▸ **RECORDED INFORMATION**:
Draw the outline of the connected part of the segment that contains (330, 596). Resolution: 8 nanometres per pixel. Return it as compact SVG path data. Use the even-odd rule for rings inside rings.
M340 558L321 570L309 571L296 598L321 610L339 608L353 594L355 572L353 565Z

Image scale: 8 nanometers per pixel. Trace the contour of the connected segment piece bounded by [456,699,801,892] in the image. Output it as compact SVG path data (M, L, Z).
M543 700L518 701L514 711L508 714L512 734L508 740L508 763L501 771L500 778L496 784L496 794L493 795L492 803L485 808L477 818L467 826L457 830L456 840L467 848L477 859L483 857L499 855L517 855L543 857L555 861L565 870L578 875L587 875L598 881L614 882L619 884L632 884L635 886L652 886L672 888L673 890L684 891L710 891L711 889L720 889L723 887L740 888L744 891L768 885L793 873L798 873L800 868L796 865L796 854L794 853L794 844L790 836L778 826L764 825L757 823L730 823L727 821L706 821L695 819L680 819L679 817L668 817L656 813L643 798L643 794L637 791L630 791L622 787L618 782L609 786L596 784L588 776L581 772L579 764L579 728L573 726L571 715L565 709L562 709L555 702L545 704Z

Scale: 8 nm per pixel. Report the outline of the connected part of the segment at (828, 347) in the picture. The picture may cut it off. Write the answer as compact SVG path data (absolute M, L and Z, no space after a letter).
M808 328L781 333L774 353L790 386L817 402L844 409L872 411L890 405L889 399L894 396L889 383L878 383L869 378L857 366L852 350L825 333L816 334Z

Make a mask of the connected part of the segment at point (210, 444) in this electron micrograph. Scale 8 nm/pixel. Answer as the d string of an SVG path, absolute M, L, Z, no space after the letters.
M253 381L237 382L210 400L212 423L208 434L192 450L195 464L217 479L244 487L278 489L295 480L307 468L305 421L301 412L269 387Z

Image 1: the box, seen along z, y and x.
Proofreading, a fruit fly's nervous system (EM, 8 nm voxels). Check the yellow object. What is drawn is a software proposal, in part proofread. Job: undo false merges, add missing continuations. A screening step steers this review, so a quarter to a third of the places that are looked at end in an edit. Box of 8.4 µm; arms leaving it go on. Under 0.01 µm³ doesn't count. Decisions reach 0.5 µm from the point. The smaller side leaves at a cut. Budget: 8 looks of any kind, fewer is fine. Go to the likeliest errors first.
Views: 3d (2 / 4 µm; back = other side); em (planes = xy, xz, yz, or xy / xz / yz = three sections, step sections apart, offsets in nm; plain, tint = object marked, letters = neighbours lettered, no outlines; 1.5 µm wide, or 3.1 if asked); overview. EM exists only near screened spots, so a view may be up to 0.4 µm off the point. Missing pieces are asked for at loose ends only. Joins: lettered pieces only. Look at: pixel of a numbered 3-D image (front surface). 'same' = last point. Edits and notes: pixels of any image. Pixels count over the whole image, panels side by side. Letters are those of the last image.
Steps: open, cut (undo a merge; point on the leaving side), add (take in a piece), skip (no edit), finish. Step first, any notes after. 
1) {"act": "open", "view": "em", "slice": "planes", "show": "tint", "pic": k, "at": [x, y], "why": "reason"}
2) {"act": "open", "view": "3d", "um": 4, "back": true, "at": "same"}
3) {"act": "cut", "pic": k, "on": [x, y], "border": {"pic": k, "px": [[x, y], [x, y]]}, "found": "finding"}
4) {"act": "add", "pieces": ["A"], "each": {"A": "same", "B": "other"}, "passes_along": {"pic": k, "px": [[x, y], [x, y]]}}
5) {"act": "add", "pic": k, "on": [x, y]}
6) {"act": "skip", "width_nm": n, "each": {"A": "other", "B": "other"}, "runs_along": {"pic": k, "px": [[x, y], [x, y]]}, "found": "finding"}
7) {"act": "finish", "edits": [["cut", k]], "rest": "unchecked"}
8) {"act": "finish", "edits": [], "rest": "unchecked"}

▸ **WORK REQUIRED**:
Print all of the material above exactly as given.

▸ **PROBLEM SOLUTION**:
Draw the outline of the connected part of the segment that contains (330, 596). Resolution: 8 nanometres per pixel. Return it as compact SVG path data. Use the even-odd rule for rings inside rings.
M340 558L321 570L309 571L296 598L321 610L339 608L353 594L355 572L353 565Z

Image scale: 8 nanometers per pixel. Trace the contour of the connected segment piece bounded by [456,699,801,892] in the image. Output it as compact SVG path data (M, L, Z).
M543 700L518 701L514 711L508 714L512 734L508 740L508 763L501 771L500 778L496 784L496 794L493 795L492 803L485 808L477 818L467 826L457 830L456 840L467 848L477 859L483 857L499 855L517 855L543 857L555 861L565 870L578 875L587 875L598 881L614 882L619 884L632 884L635 886L652 886L672 888L673 890L684 891L710 891L711 889L720 889L723 887L740 888L744 891L768 885L793 873L798 873L800 868L796 865L796 854L794 853L794 844L790 836L778 826L764 825L757 823L730 823L727 821L706 821L695 819L680 819L679 817L668 817L656 813L643 798L643 794L637 791L630 791L622 787L618 782L609 786L596 784L588 776L581 772L579 764L579 728L573 726L571 715L565 709L562 709L555 702L545 704Z

Scale: 8 nm per pixel. Report the outline of the connected part of the segment at (828, 347) in the picture. The picture may cut it off. Write the answer as compact SVG path data (absolute M, L and Z, no space after a letter).
M808 328L781 333L774 353L790 386L817 402L844 409L872 411L890 405L889 399L894 396L889 383L878 383L869 378L857 366L852 350L825 333L816 334Z

Make a mask of the connected part of the segment at point (210, 444) in this electron micrograph. Scale 8 nm/pixel. Answer as the d string of an SVG path, absolute M, L, Z, no space after the letters.
M253 381L237 382L210 400L212 423L208 434L192 450L195 464L217 479L244 487L278 489L295 480L307 468L305 421L301 412L269 387Z

Image 1: the box, seen along z, y and x.
Proofreading, a fruit fly's nervous system (EM, 8 nm voxels). Check the yellow object. What is drawn is a software proposal, in part proofread. Job: undo false merges, add missing continuations. A screening step steers this review, so a quarter to a third of the places that are looked at end in an edit. Box of 8.4 µm; arms leaving it go on. Under 0.01 µm³ doesn't count. Decisions reach 0.5 µm from the point. The smaller side leaves at a cut. Budget: 8 looks of any kind, fewer is fine. Go to the likeliest errors first.
Views: 3d (2 / 4 µm; back = other side); em (planes = xy, xz, yz, or xy / xz / yz = three sections, step sections apart, offsets in nm; plain, tint = object marked, letters = neighbours lettered, no outlines; 1.5 µm wide, or 3.1 if asked); overview. EM exists only near screened spots, so a view may be up to 0.4 µm off the point. Missing pieces are asked for at loose ends only. Joins: lettered pieces only. Look at: pixel of a numbered 3-D image (front surface). 'same' = last point. Edits and notes: pixels of any image. Pixels count over the whole image, panels side by side. Letters are those of the last image.
Steps: open, cut (undo a merge; point on the leaving side), add (take in a piece), skip (no edit), finish. Step first, any notes after. 
1) {"act": "open", "view": "em", "slice": "planes", "show": "tint", "pic": k, "at": [x, y], "why": "reason"}
2) {"act": "open", "view": "3d", "um": 4, "back": true, "at": "same"}
3) {"act": "cut", "pic": k, "on": [x, y], "border": {"pic": k, "px": [[x, y], [x, y]]}, "found": "finding"}
4) {"act": "add", "pieces": ["A"], "each": {"A": "same", "B": "other"}, "passes_along": {"pic": k, "px": [[x, y], [x, y]]}}
5) {"act": "add", "pic": k, "on": [x, y]}
6) {"act": "skip", "width_nm": n, "each": {"A": "other", "B": "other"}, "runs_along": {"pic": k, "px": [[x, y], [x, y]]}, "found": "finding"}
7) {"act": "finish", "edits": [["cut", k]], "rest": "unchecked"}
8) {"act": "finish", "edits": [], "rest": "unchecked"}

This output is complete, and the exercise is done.